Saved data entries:
+--

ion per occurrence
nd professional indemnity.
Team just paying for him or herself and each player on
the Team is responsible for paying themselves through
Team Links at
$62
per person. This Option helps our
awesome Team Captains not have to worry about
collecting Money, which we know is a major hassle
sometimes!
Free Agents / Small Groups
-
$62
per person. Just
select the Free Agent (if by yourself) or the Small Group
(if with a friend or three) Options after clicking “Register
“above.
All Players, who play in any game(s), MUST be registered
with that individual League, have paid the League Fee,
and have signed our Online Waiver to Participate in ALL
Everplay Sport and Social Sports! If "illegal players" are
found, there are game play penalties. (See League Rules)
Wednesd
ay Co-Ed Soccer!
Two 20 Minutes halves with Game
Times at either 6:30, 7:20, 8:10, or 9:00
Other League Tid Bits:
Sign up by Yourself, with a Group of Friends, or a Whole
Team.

+--

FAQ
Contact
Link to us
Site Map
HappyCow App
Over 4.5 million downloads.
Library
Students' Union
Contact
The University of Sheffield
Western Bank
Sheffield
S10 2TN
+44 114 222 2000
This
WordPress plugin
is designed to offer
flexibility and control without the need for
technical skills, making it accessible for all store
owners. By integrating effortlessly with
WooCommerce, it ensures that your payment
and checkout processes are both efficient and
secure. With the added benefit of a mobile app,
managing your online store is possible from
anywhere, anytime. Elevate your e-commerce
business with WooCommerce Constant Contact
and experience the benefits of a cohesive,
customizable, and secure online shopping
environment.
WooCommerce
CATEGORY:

+--

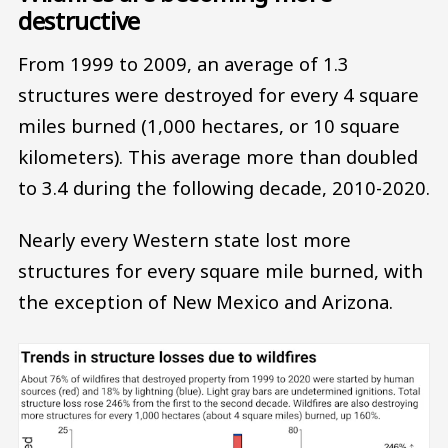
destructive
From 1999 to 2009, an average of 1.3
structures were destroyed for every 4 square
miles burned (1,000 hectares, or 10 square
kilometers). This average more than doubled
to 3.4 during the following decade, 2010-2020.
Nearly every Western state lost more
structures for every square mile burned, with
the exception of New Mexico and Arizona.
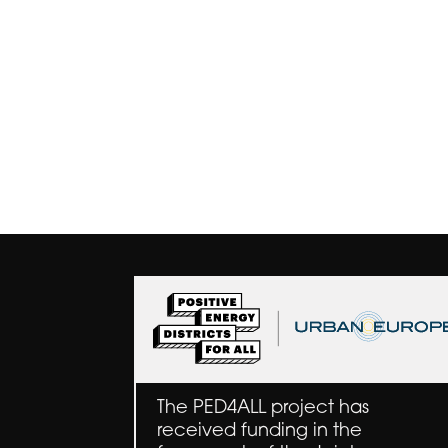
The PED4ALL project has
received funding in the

+--

- **ASSIGNMENT**
For each line of the entries that includes "Western", show that line.

- **RESPONSE AREA**
Western Bank
Nearly every Western state lost more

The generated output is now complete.